UNISON has welcomed the West Sussex County Council Labour group’s criticism of the recent decision to award the Weald & Downland Museum £100,000 from council ‘Kick Start’ funds.

This adds to further funding ‘in-kind’ of around £115,000 when a WSCC senior officer was seconded to the museum last year.

WSCC Leader Louise Goldsmith – a ‘Friend’ of the museum – asked Cabinet Member for Finance Michael Brown to visit the museum and make recommendations on funding to her, to try to avoid the appearance of wrongdoing.

It compares well to funds granted to another of the council’s pet Chichester-based projects, the Festival Theatre, which received £1.5m of council tax payers’ money last year.

The award to the museum has bypassed the established channels for requesting Kick Start funds by approaching the council directly. No other bidder has been given this ‘fast-track’ to funding. Not even those which have greater social benefit to the county (such as its food banks) or greater economic benefit.

Though the decision to award this funding was not made until 10 December, a letter from Michael Brown (dated 29 October ) to the Chair of Trustees (former WSCC Chief Executive, Paul Rigg), states the council ‘is delighted to allocate’ the £100,000.

Indeed the whole decision-making process for this funding is – to say the least – foggy.

The council’s priorities must be seriously challenged. In the past two years, the council’s ‘Be the Business’ programme has awarded £1.3m to boost private companies’ activities and profit margins, without any direct financial benefit to the council.

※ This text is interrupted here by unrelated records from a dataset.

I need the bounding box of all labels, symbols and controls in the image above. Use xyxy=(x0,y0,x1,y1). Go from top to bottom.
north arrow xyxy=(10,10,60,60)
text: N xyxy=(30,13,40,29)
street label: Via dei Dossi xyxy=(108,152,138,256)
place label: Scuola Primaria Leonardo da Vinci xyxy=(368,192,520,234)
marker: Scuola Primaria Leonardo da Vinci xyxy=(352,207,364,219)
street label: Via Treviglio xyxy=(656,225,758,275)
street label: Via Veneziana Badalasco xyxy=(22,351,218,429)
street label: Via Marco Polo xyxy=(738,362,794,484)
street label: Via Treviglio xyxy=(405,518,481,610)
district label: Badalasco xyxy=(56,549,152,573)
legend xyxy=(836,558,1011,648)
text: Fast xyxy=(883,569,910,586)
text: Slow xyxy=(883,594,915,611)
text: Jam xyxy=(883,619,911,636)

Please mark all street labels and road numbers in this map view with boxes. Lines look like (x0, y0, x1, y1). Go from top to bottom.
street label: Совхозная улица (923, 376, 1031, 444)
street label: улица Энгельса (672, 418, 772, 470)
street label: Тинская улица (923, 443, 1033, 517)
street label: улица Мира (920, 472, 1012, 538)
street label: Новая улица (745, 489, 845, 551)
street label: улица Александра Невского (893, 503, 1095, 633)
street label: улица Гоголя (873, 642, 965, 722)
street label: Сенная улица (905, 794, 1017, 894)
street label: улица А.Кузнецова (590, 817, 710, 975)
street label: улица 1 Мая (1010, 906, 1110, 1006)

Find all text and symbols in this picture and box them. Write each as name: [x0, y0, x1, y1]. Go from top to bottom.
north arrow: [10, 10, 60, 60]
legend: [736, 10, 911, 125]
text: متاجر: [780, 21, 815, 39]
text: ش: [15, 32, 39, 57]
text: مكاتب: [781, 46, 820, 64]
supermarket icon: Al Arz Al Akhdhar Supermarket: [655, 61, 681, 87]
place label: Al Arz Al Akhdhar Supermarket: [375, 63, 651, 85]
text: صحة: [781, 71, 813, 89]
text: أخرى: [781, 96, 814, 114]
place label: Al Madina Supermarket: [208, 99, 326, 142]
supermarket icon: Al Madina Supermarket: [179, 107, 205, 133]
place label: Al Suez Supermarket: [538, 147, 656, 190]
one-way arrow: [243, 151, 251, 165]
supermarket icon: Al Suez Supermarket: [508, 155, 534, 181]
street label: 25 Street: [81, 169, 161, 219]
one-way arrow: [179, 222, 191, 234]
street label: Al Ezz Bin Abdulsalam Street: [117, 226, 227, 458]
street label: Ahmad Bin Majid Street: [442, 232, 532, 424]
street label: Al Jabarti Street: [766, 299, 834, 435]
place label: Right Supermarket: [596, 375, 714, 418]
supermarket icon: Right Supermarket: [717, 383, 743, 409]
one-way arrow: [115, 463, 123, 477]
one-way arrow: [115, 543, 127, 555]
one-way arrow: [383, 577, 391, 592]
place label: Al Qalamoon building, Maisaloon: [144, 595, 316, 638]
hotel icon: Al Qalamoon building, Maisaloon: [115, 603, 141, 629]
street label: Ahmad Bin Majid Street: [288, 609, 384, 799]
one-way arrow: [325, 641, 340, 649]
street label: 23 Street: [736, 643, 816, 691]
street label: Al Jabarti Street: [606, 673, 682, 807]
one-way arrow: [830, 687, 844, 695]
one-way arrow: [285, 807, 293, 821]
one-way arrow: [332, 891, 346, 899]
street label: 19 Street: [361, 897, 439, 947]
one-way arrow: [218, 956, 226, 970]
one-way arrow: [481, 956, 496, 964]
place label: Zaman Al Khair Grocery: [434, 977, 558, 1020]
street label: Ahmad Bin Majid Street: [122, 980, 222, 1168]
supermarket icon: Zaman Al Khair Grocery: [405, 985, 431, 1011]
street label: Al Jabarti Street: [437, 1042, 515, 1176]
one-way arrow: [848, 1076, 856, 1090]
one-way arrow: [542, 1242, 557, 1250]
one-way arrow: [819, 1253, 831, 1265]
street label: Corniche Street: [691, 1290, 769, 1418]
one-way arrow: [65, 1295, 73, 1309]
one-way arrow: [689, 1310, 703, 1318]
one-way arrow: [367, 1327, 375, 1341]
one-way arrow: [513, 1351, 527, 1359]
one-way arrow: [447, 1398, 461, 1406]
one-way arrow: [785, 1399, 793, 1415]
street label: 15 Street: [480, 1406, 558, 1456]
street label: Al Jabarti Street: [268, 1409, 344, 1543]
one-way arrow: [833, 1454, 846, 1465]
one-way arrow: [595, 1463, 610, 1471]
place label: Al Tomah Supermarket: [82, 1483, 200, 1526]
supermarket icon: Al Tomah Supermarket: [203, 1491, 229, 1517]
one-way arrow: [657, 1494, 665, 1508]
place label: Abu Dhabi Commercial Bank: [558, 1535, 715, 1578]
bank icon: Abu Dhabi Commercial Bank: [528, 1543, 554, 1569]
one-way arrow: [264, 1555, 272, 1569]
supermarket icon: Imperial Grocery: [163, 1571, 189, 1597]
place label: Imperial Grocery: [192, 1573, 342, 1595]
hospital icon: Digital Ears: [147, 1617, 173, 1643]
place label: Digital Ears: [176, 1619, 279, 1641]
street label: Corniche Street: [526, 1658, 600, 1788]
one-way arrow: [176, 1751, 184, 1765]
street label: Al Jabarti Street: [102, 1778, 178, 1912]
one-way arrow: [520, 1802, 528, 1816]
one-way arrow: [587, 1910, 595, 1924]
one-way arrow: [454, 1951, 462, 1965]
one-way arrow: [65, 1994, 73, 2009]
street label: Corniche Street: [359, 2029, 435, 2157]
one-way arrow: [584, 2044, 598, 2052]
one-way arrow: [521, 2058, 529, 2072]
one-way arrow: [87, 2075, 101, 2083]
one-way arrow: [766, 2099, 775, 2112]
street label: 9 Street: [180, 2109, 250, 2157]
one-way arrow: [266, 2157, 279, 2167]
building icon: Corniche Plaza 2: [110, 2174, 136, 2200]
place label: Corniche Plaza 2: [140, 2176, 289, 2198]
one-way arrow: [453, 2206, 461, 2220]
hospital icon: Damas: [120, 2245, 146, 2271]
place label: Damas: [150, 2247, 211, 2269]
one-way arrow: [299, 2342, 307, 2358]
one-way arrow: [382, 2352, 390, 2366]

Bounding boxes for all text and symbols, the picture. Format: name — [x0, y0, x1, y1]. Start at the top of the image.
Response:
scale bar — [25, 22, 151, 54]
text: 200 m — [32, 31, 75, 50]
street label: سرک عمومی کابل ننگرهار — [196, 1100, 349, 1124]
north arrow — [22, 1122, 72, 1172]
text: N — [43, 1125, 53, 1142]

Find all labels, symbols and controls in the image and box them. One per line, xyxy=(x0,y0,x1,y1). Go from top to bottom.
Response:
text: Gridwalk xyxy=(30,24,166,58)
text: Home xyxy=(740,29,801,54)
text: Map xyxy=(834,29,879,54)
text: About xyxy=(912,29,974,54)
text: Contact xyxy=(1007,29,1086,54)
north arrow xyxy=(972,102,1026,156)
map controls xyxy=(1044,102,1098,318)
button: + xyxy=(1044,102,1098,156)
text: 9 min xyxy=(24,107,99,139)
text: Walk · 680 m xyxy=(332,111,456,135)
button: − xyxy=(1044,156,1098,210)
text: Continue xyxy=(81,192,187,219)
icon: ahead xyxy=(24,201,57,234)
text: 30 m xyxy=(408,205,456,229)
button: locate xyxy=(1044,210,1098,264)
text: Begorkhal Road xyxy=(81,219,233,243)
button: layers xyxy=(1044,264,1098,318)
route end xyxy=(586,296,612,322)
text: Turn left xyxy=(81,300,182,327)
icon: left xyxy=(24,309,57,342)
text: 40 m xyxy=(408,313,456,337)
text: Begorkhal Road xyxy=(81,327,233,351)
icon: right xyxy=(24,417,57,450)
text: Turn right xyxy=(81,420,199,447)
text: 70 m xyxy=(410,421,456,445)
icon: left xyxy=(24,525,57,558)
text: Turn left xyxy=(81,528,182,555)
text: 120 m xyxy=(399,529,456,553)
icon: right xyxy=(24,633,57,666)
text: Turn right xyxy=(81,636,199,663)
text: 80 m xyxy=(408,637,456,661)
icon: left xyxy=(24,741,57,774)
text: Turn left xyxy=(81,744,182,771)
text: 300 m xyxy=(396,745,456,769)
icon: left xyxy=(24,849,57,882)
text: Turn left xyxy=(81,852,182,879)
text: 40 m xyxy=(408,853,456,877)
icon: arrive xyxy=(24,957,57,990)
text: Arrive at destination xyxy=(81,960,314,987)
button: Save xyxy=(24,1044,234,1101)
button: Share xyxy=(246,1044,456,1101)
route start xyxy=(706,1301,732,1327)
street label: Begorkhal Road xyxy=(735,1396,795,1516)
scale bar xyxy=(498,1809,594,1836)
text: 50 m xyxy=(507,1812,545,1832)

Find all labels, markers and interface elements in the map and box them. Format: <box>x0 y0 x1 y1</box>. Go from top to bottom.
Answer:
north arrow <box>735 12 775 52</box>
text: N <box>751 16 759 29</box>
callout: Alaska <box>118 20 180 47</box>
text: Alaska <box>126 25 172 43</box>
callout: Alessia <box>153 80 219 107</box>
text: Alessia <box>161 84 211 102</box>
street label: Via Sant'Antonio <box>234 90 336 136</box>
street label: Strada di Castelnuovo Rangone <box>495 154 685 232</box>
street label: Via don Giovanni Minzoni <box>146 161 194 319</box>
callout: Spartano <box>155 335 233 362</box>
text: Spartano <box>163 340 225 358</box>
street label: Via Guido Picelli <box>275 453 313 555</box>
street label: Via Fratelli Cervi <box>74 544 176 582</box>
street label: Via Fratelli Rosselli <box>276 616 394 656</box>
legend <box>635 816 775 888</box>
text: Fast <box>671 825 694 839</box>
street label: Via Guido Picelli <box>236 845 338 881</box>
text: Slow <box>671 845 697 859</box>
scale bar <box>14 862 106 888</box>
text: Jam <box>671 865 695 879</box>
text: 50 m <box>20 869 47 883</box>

This is almost the same amount being cut from the Fire & Rescue Service budget and more than the amount saved by cutting Highways staff by one fifth.

UNISON Branch Secretary Dan Sartin said: “Our local politics need to adapt. This is not the nineteenth century and councillors should not see their roles as playing Lord and Lady Bountiful – they are there to be the custodians of our essential public services. As such, these monies should not be given away to favoured pet projects but used to support the essential services our members work in and deliver to the public. Anything else is a dereliction of duty.”